Partant sur des bruits de vagues cette ultime composition va nous faire plonger très profondément vers les abîmes où le soleil disparaît très rapidement, tant ici c’est un hommage aux grandes profondeurs tel qu’aurait pu le réaliser le regretté Georges Pernoud et que l’on peut retrouver dans ces bijoux que sont « Abyss » ou encore « Das Boot – Le Bateau » (les plus cinéphiles seront sans doute de cet avis). Et outre cela cette reverb’ proposée en démarrage complétée par ses doux arpèges où les mouettes se font entendre va aussi nous transporter vers « Le Grand Bleu », tant ici on pourrait croire qu’Eric Serra est passé dans les parages car certaines choses semblent tirées de cette incroyable bande-originale qui a marqué son époque. Jouant la lenteur comme la furia la ligne directrice n’hésite pas à sortir des sentiers battus via nombre de ralentissements et accélérations où l’ivresse des profondeurs semble nous appeler, cela étant notamment renforcé par la prestation vocale d’Adsagsona qui semble faire son appel des sirènes auprès du pauvre Ulysse. Alors oui à étirer tout cela trop longuement on risque de se casser la gueule et cela est en partie vrai, mais en revanche l’échec n’est pas du tout à l’ordre du jour tant la maîtrise instrumentale y est impressionnante et avec elle les perspectives d’avenir nombreuses avec ce mélange de subtilité, d’effervescence où les bateaux en détresse cherchent un phare et un port de façon hypothétique et désespérante.
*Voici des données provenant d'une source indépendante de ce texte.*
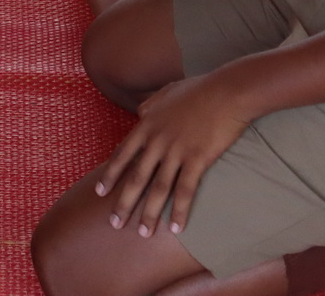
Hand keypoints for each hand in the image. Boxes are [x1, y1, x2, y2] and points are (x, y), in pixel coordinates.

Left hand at [94, 73, 251, 238]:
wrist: (226, 91)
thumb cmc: (198, 90)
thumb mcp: (166, 92)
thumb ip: (150, 105)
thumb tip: (141, 112)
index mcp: (146, 125)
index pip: (122, 155)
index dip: (110, 175)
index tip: (99, 193)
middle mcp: (157, 140)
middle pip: (135, 177)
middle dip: (123, 203)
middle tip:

Gardant donc autant leur ligne directrice originelle qu’une évolution plus dense et virulente, les franciliens signent en tout cas un enregistrement bien plus subtil et profond qu’il n’y paraît et qui prouve en tout cas qu’ils ne sont pas un feu de paille dans le paysage national. Si évidemment on regrettera sans doute la perte d’une certaine innocence que l’on entendait sur l’éponyme celle-ci n’a pas totalement disparue, et se complète parfaitement à cette nouvelle orientation qui ne dépareille pas avec le reste. A voir donc ce que sera l’avenir de l’entité mais il est pour le moment radieux, attention néanmoins à garder la tête froide et à ne pas s’emballer tant cette hype médiatique peut vite s’essouffler et avec elle la fin des illusions, ce qui serait dommageable quand on propose quelque chose de cette qualité. Et ça n’est sans doute que le début tant on est désormais certain qu’une vraie carrière s’annonce sous les meilleurs auspices pour elle, et si tout est correctement géré il n’y a pas de raison que les choses changent négativement dans un avenir proche... c’est tout ce qu’on lui souhaite en tout cas.